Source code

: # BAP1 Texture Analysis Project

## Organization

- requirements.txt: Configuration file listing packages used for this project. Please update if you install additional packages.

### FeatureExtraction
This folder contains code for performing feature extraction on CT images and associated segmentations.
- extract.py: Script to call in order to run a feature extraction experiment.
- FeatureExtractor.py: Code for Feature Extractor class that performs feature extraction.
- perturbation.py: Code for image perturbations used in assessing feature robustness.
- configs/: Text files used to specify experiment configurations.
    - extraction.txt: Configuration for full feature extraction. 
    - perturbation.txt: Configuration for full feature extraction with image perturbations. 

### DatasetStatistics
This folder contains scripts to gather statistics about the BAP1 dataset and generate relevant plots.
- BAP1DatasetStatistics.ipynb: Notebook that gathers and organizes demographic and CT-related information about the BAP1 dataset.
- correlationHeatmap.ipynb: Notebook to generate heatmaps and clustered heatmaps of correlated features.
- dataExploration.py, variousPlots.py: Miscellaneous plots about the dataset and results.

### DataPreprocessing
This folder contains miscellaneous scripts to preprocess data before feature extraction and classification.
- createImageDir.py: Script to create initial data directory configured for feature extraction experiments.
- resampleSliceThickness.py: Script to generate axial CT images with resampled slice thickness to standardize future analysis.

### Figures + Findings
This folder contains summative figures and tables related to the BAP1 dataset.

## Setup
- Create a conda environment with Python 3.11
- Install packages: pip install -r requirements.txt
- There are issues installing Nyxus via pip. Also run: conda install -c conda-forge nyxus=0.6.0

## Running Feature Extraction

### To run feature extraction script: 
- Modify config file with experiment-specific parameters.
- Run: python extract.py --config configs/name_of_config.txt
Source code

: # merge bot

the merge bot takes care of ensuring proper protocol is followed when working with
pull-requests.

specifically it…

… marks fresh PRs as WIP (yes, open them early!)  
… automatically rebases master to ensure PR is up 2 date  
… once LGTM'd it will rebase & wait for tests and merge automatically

__Job__: In the data above, which lines include "perturbations"? Return those lines.

__Response area__:
- perturbation.py: Code for image perturbations used in assessing feature robustness.
    - perturbation.txt: Configuration for full feature extraction with image perturbations. 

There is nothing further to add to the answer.